Desde ese momento don Quintana obligó a su hijo a usar un casco que parecía más una totuma para sacar el agua. “Se veía como una tortuga ninja porque el casquito era verde”, dice Cayetano, hoy corredor del Team Colombia.
Durante años subieron hasta el Alto de Sote como preparación. A las afueras del pueblo, al frente de Villa Amparito, esperaban una tractomula y se le pegaban a la rueda para medir fuerzas. En una ocasión, un conductor asustado por los robos, frenó en seco y ambos fueron a dar contra la parte trasera. “Nos pegamos en la cabeza. Nairo se puso bravo y se fue a la caza del mulero para reclamarle. Él era así. Usted lo veía pequeñito, pero no se dejaba de nadie”, dice Sarmiento.
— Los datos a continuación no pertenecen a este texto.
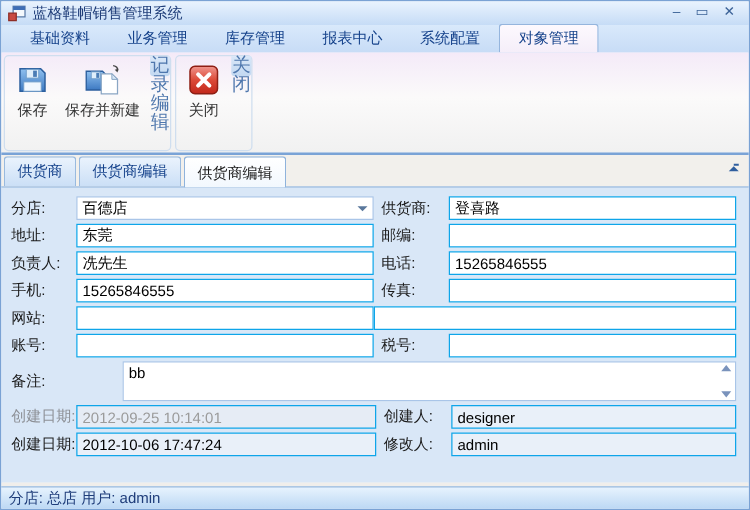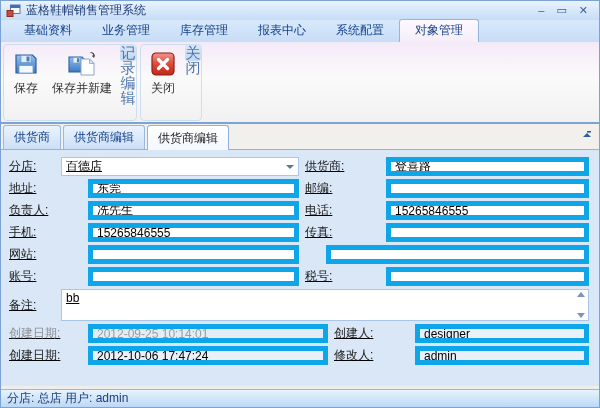--- a/index.html
+++ b/index.html
@@ -35,7 +35,7 @@
 
   
   .workspace { flex:1 1 auto; background:#d9e7f7; border-top:1px solid #8fb3dc; padding:7px 10px 0 8px; overflow:hidden; }
-  .frow { display:flex; align-items:center; margin-bottom:3px;text-decoration:underline; }
+  .frow { display:flex; align-items:center; margin-bottom:3px; }
   .flabel { color:#1a1a1a; white-space:nowrap; }
   .flabel.w1 { flex:0 0 52px; }
   .flabel.w2 { flex:0 0 60px; padding-left:6px; }

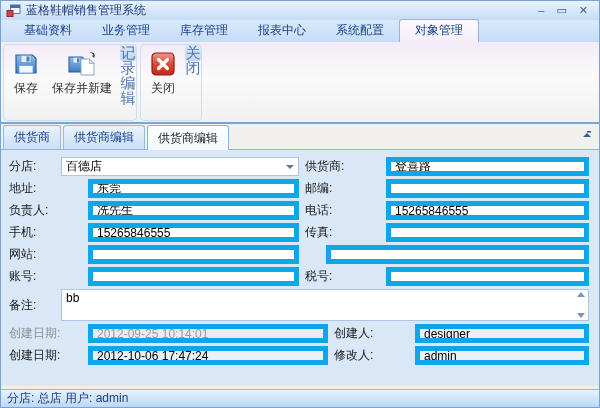--- a/index.html
+++ b/index.html
@@ -41,7 +41,7 @@
   .flabel.w2 { flex:0 0 60px; padding-left:6px; }
   .fcell1 { flex:0 0 238px; display:flex; }
   .fcell2 { flex:1 1 auto; display:flex; }
-  .tbox { width:100%; height:19px; border:5px solid #0ea5e9; background:#fff; font-family:"Liberation Sans","DejaVu Sans",sans-serif; font-size:12px; padding:0 4px; color:#000; outline:none;margin-left:27px; }
+  .tbox { width:100%; height:19px; border:1px solid #0ea5e9; background:#fff; font-family:"Liberation Sans","DejaVu Sans",sans-serif; font-size:12px; padding:0 4px; color:#000; outline:none; }
   .tbox.ro { background:#e9f0f9; }
   .tbox.disabled { background:#e6ecf5; color:#9b9b9b; }
   .flabel.disabled { color:#8d9096; }

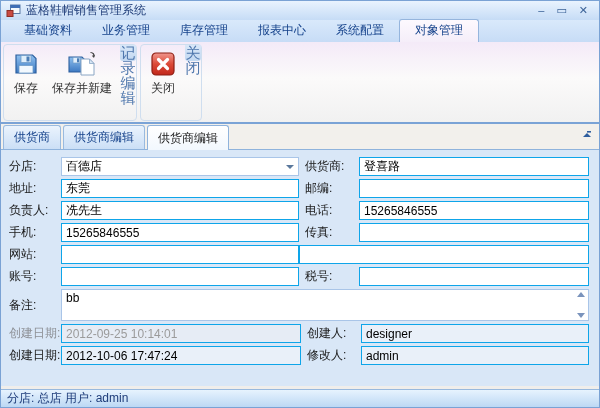--- a/index.html
+++ b/index.html
@@ -53,7 +53,7 @@
   .combo-arrow { width:0; height:0; border-left:4px solid transparent; border-right:4px solid transparent; border-top:4px solid #5a789c; margin-right:2px; }
 
   
-  .frow.remark { align-items:stretch; height:32px; }
+  .frow.remark { align-items:stretch; height:32px;gap:37px; }
   .frow.remark .flabel { align-self:center; }
   .memo { flex:1; border:1px solid #a9c5e8; background:#fff; display:flex; }
   .memo-text { flex:1; padding:1px 4px; color:#000; overflow:hidden; }

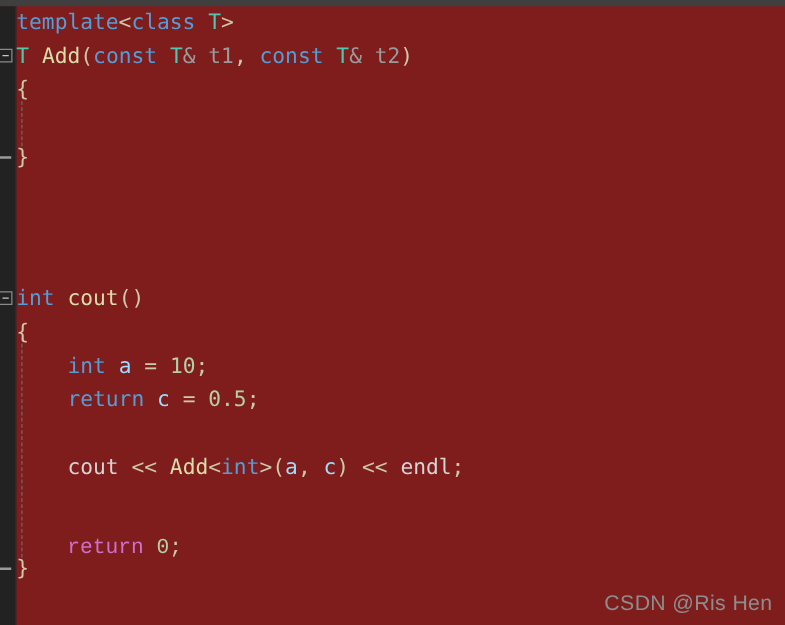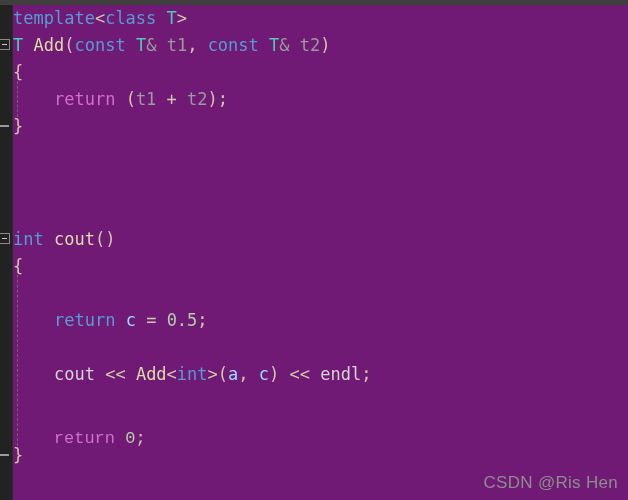--- a/index.html
+++ b/index.html
@@ -11,7 +11,7 @@
     position: relative;
     width: 628px;
     height: 500px;
-    background: #701a75;
+    background: #7f1d1d;
     overflow: hidden;
     font-family: "DejaVu Sans Mono", monospace;
   }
La rabia le ayudaba a que hiciera cierto tipo de combustión y pedaleara más rápido. Sus peleas con las mulas no pararon. En otra ocasión, ya entrenando con su hermano Dáyer, un conductor le frenó, sólo que esta vez el camión estaba repleto de varillas y el impacto contra las puntas de acero les dejó unas raspaduras en la cara. Tenso como un tambor, arrancó detrás del chofer, quien al verlo alegando y manoteando paró, se bajó con un barrote y lo persiguió para pegarle. Nairo lo insultó varias veces mientras acrobáticamente esquivaba los golpes.
Las batallas con los muleros ya son un recuerdo. Ahora, cuando lo ven rodando con el uniforme de Movistar, hacen sonar la bocina y se bajan para pedirle una foto.